■ **Task details**: Print out the data below with every line intact.

[Saved entries]
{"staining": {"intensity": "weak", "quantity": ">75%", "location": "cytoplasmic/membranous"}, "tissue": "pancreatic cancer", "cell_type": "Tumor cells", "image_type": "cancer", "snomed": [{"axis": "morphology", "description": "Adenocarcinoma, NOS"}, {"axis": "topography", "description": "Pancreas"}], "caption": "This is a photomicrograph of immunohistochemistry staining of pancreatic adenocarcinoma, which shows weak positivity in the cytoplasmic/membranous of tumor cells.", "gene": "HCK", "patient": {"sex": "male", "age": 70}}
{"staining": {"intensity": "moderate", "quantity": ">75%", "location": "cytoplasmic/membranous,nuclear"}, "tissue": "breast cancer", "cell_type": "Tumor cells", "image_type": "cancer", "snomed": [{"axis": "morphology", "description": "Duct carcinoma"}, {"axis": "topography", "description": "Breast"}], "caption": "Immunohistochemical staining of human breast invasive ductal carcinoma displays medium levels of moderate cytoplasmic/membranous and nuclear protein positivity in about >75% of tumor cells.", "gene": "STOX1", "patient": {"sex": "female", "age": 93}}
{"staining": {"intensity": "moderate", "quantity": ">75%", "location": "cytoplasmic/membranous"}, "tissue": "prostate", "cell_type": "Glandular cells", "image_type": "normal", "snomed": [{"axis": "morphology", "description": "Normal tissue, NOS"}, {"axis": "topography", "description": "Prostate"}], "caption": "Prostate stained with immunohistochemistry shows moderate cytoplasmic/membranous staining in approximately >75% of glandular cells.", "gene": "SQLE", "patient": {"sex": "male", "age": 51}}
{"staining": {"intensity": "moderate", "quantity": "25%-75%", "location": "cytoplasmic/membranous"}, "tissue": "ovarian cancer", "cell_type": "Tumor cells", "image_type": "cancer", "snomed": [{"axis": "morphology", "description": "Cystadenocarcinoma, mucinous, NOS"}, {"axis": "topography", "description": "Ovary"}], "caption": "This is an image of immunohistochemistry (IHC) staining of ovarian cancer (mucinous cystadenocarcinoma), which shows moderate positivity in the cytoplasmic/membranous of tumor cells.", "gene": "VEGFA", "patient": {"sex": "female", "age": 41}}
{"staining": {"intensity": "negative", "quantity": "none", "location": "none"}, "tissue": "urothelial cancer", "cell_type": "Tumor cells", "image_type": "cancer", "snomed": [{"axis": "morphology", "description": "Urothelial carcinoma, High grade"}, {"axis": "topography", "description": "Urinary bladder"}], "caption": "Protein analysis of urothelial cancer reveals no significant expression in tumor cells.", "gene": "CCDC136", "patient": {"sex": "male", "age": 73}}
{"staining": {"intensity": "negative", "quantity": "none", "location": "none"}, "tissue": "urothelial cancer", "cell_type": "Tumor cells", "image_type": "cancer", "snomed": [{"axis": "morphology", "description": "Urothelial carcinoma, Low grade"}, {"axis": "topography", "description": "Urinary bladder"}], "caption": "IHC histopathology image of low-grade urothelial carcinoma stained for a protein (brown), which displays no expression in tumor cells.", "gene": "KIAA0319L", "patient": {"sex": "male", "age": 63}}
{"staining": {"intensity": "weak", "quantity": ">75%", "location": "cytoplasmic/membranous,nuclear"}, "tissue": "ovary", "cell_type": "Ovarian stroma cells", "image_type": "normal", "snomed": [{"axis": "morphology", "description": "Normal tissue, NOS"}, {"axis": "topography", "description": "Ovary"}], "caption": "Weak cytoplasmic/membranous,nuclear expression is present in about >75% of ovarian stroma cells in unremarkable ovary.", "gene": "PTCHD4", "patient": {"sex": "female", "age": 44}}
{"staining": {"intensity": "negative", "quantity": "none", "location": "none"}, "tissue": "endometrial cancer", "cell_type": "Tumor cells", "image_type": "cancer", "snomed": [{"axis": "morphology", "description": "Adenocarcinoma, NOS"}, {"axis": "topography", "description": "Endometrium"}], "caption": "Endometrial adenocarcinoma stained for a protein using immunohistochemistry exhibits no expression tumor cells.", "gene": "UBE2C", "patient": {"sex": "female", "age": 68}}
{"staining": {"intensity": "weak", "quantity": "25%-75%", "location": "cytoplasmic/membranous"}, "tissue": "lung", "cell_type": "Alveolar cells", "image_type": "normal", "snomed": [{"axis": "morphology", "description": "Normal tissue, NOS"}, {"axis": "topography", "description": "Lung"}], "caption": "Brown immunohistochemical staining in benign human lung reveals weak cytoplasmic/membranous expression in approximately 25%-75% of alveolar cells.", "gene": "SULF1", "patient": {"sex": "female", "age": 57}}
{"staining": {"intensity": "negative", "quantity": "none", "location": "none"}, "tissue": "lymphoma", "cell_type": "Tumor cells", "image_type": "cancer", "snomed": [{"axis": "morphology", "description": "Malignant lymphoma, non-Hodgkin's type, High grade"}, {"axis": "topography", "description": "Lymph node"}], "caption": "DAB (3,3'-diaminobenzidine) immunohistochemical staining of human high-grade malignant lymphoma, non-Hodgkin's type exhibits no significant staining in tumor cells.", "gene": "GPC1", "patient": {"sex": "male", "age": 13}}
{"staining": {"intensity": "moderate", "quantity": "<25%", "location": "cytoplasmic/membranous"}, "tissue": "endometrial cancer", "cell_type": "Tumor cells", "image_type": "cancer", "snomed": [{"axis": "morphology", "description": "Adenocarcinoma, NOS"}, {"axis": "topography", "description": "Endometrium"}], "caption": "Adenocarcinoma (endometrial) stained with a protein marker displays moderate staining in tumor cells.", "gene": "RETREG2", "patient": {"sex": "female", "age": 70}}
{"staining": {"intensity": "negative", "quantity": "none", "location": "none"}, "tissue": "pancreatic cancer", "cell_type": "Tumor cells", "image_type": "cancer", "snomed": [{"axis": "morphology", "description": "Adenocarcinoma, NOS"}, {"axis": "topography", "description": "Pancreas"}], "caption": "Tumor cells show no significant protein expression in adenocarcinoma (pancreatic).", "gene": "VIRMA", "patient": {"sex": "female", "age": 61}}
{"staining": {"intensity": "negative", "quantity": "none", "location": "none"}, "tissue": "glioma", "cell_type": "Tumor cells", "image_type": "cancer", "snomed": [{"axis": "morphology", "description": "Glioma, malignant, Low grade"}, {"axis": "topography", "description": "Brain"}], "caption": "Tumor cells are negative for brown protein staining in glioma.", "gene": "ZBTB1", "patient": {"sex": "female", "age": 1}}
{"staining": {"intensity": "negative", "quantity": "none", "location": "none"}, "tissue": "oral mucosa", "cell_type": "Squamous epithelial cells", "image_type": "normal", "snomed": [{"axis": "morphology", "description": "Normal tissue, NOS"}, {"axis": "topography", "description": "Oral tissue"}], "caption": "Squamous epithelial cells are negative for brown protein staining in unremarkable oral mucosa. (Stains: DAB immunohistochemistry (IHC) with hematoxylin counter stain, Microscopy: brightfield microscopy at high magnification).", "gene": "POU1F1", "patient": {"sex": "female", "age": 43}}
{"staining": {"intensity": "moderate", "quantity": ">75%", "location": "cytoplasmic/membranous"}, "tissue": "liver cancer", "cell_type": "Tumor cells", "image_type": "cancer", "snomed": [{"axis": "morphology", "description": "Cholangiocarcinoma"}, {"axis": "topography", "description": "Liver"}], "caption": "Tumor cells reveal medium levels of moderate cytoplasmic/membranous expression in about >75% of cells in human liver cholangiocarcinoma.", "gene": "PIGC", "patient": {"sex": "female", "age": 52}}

■ **Your response**:
{"staining": {"intensity": "weak", "quantity": ">75%", "location": "cytoplasmic/membranous"}, "tissue": "pancreatic cancer", "cell_type": "Tumor cells", "image_type": "cancer", "snomed": [{"axis": "morphology", "description": "Adenocarcinoma, NOS"}, {"axis": "topography", "description": "Pancreas"}], "caption": "This is a photomicrograph of immunohistochemistry staining of pancreatic adenocarcinoma, which shows weak positivity in the cytoplasmic/membranous of tumor cells.", "gene": "HCK", "patient": {"sex": "male", "age": 70}}
{"staining": {"intensity": "moderate", "quantity": ">75%", "location": "cytoplasmic/membranous,nuclear"}, "tissue": "breast cancer", "cell_type": "Tumor cells", "image_type": "cancer", "snomed": [{"axis": "morphology", "description": "Duct carcinoma"}, {"axis": "topography", "description": "Breast"}], "caption": "Immunohistochemical staining of human breast invasive ductal carcinoma displays medium levels of moderate cytoplasmic/membranous and nuclear protein positivity in about >75% of tumor cells.", "gene": "STOX1", "patient": {"sex": "female", "age": 93}}
{"staining": {"intensity": "moderate", "quantity": ">75%", "location": "cytoplasmic/membranous"}, "tissue": "prostate", "cell_type": "Glandular cells", "image_type": "normal", "snomed": [{"axis": "morphology", "description": "Normal tissue, NOS"}, {"axis": "topography", "description": "Prostate"}], "caption": "Prostate stained with immunohistochemistry shows moderate cytoplasmic/membranous staining in approximately >75% of glandular cells.", "gene": "SQLE", "patient": {"sex": "male", "age": 51}}
{"staining": {"intensity": "moderate", "quantity": "25%-75%", "location": "cytoplasmic/membranous"}, "tissue": "ovarian cancer", "cell_type": "Tumor cells", "image_type": "cancer", "snomed": [{"axis": "morphology", "description": "Cystadenocarcinoma, mucinous, NOS"}, {"axis": "topography", "description": "Ovary"}], "caption": "This is an image of immunohistochemistry (IHC) staining of ovarian cancer (mucinous cystadenocarcinoma), which shows moderate positivity in the cytoplasmic/membranous of tumor cells.", "gene": "VEGFA", "patient": {"sex": "female", "age": 41}}
{"staining": {"intensity": "negative", "quantity": "none", "location": "none"}, "tissue": "urothelial cancer", "cell_type": "Tumor cells", "image_type": "cancer", "snomed": [{"axis": "morphology", "description": "Urothelial carcinoma, High grade"}, {"axis": "topography", "description": "Urinary bladder"}], "caption": "Protein analysis of urothelial cancer reveals no significant expression in tumor cells.", "gene": "CCDC136", "patient": {"sex": "male", "age": 73}}
{"staining": {"intensity": "negative", "quantity": "none", "location": "none"}, "tissue": "urothelial cancer", "cell_type": "Tumor cells", "image_type": "cancer", "snomed": [{"axis": "morphology", "description": "Urothelial carcinoma, Low grade"}, {"axis": "topography", "description": "Urinary bladder"}], "caption": "IHC histopathology image of low-grade urothelial carcinoma stained for a protein (brown), which displays no expression in tumor cells.", "gene": "KIAA0319L", "patient": {"sex": "male", "age": 63}}
{"staining": {"intensity": "weak", "quantity": ">75%", "location": "cytoplasmic/membranous,nuclear"}, "tissue": "ovary", "cell_type": "Ovarian stroma cells", "image_type": "normal", "snomed": [{"axis": "morphology", "description": "Normal tissue, NOS"}, {"axis": "topography", "description": "Ovary"}], "caption": "Weak cytoplasmic/membranous,nuclear expression is present in about >75% of ovarian stroma cells in unremarkable ovary.", "gene": "PTCHD4", "patient": {"sex": "female", "age": 44}}
{"staining": {"intensity": "negative", "quantity": "none", "location": "none"}, "tissue": "endometrial cancer", "cell_type": "Tumor cells", "image_type": "cancer", "snomed": [{"axis": "morphology", "description": "Adenocarcinoma, NOS"}, {"axis": "topography", "description": "Endometrium"}], "caption": "Endometrial adenocarcinoma stained for a protein using immunohistochemistry exhibits no expression tumor cells.", "gene": "UBE2C", "patient": {"sex": "female", "age": 68}}
{"staining": {"intensity": "weak", "quantity": "25%-75%", "location": "cytoplasmic/membranous"}, "tissue": "lung", "cell_type": "Alveolar cells", "image_type": "normal", "snomed": [{"axis": "morphology", "description": "Normal tissue, NOS"}, {"axis": "topography", "description": "Lung"}], "caption": "Brown immunohistochemical staining in benign human lung reveals weak cytoplasmic/membranous expression in approximately 25%-75% of alveolar cells.", "gene": "SULF1", "patient": {"sex": "female", "age": 57}}
{"staining": {"intensity": "negative", "quantity": "none", "location": "none"}, "tissue": "lymphoma", "cell_type": "Tumor cells", "image_type": "cancer", "snomed": [{"axis": "morphology", "description": "Malignant lymphoma, non-Hodgkin's type, High grade"}, {"axis": "topography", "description": "Lymph node"}], "caption": "DAB (3,3'-diaminobenzidine) immunohistochemical staining of human high-grade malignant lymphoma, non-Hodgkin's type exhibits no significant staining in tumor cells.", "gene": "GPC1", "patient": {"sex": "male", "age": 13}}
{"staining": {"intensity": "moderate", "quantity": "<25%", "location": "cytoplasmic/membranous"}, "tissue": "endometrial cancer", "cell_type": "Tumor cells", "image_type": "cancer", "snomed": [{"axis": "morphology", "description": "Adenocarcinoma, NOS"}, {"axis": "topography", "description": "Endometrium"}], "caption": "Adenocarcinoma (endometrial) stained with a protein marker displays moderate staining in tumor cells.", "gene": "RETREG2", "patient": {"sex": "female", "age": 70}}
{"staining": {"intensity": "negative", "quantity": "none", "location": "none"}, "tissue": "pancreatic cancer", "cell_type": "Tumor cells", "image_type": "cancer", "snomed": [{"axis": "morphology", "description": "Adenocarcinoma, NOS"}, {"axis": "topography", "description": "Pancreas"}], "caption": "Tumor cells show no significant protein expression in adenocarcinoma (pancreatic).", "gene": "VIRMA", "patient": {"sex": "female", "age": 61}}
{"staining": {"intensity": "negative", "quantity": "none", "location": "none"}, "tissue": "glioma", "cell_type": "Tumor cells", "image_type": "cancer", "snomed": [{"axis": "morphology", "description": "Glioma, malignant, Low grade"}, {"axis": "topography", "description": "Brain"}], "caption": "Tumor cells are negative for brown protein staining in glioma.", "gene": "ZBTB1", "patient": {"sex": "female", "age": 1}}
{"staining": {"intensity": "negative", "quantity": "none", "location": "none"}, "tissue": "oral mucosa", "cell_type": "Squamous epithelial cells", "image_type": "normal", "snomed": [{"axis": "morphology", "description": "Normal tissue, NOS"}, {"axis": "topography", "description": "Oral tissue"}], "caption": "Squamous epithelial cells are negative for brown protein staining in unremarkable oral mucosa. (Stains: DAB immunohistochemistry (IHC) with hematoxylin counter stain, Microscopy: brightfield microscopy at high magnification).", "gene": "POU1F1", "patient": {"sex": "female", "age": 43}}
{"staining": {"intensity": "moderate", "quantity": ">75%", "location": "cytoplasmic/membranous"}, "tissue": "liver cancer", "cell_type": "Tumor cells", "image_type": "cancer", "snomed": [{"axis": "morphology", "description": "Cholangiocarcinoma"}, {"axis": "topography", "description": "Liver"}], "caption": "Tumor cells reveal medium levels of moderate cytoplasmic/membranous expression in about >75% of cells in human liver cholangiocarcinoma.", "gene": "PIGC", "patient": {"sex": "female", "age": 52}}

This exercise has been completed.